2025-26 Concert Reviews

The Carducci String Quartet stand in a row whilst enjoying well-deserved applause

The Carducci Quartet made a welcome return to Shrewsbury on Friday with a thrilling programme of musical and intellectual power. But not just this. Operatic Mozart, searing minimalism of Glass and a scintillating rendition of one of Shostakovich’s war quartets gave this fantastic foursome much to revel in – and the packed-out Maidment auditorium much to enjoy.

The opening Mozart quartet – no.19 in C K465 – began with the deliberative harmonic musings in its opening measures that provide its nickname the ‘Dissonance’, so shockingly avant garde in its time, here played with graceful control to more battered and more easily delighted 21st century ears. Once these clouds momentarily gathered they then almost as quickly dispersed and the Carducci deployed a wonderful sense of light and shade into the following two movements – spritely upper strings, plaintive lower, the sum of the parts brought into spectacular balance, particularly as they leaned as one into the delicious jamminess of the Andante Cantabile slow movement. The gloriously spiky Minuet and Trio embraced proto-Gothic spookiness with a big helping of fun, before we entered the magnificent ice palace that forms the final movement, rococo flourishes disappearing into rivulets of gleaming scalic virtuosity streaming down its sides from all four directions.

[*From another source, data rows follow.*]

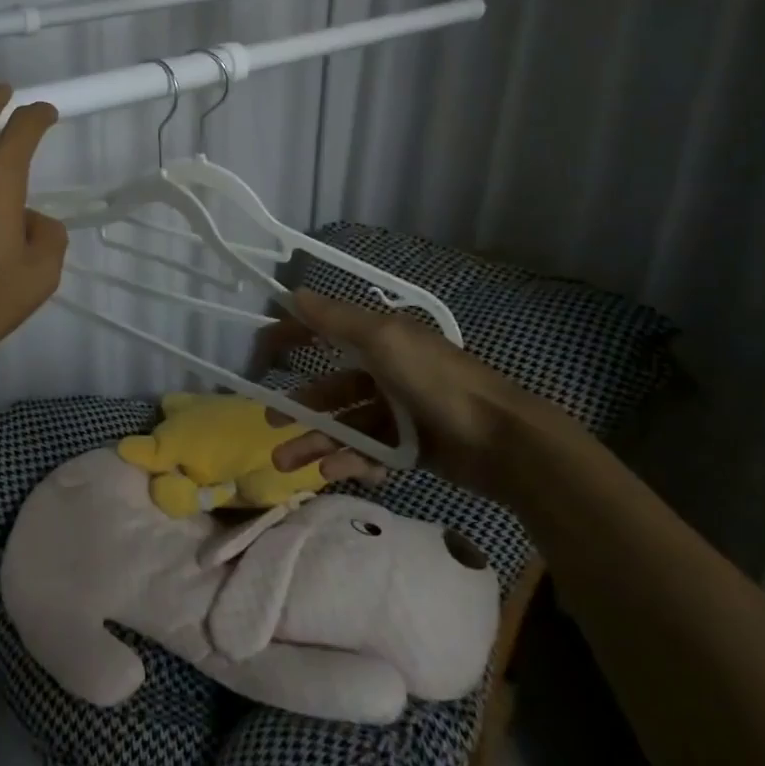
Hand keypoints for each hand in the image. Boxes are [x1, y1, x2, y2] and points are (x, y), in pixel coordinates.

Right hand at [266, 289, 548, 497]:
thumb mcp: (384, 340)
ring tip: (287, 464)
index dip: (294, 338)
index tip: (261, 353)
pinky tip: (334, 472)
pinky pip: (371, 452)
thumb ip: (337, 320)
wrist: (502, 440)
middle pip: (332, 388)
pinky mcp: (412, 447)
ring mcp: (400, 412)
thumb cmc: (436, 381)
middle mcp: (386, 372)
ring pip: (346, 425)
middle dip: (301, 406)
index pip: (327, 333)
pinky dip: (351, 461)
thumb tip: (293, 293)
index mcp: (381, 341)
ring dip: (316, 441)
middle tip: (271, 423)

Philp Glass writes phenomenally well for strings – his violin concerto has long been a huge favourite, its loops played on loop. In fact, this Mishima quartet is on my Spotify playlist too, so I’m glad to be of service in helping the Carducci’s Naxos recording hit 21million plays. But attending to this live performance of its swellings and eddyings and pairings was quite something else. The articulation and dynamic control electrifying, the listening and musicianship, as layers unpeel and rhythmic currents cross, utterly mesmeric. True mastery here, and intensity worth the ticket price alone.

The second half was entirely given over to Shostakovich’s string quartet in A major, written in just 19 days in 1944. Violinist Matthew Denton introduced the piece as the giant of Russian modernism’s opportunity to march the quartet into the frontline – and there was plenty of muscular energy to their conception, from the angular rhythmic disposition of the first movement to the klezmer-inspired recitative slow movement, the violin melody soaring then settling, like a fly in the slow-setting amber of the harmonies of the lower strings. Its finale, a set of theme of variations, took no prisoners in its rumbunctious sense of attack. Monstrous shapes leered in a spectral hall of mirrors as the folk theme passed from instrument to instrument under increasingly feverish and agitated treatment. The final blaze of the triumphal, final hymn was fitting testament to the confluence of commitment, artistry and emotion that makes the live music-making of this phenomenal quartet so moving.

Plus, even better, they’re coming back – on May 8 in St Alkmund’s Church, by far the best venue for live classical music in Shrewsbury, and again thanks to the tremendous work of the Shropshire Music Trust.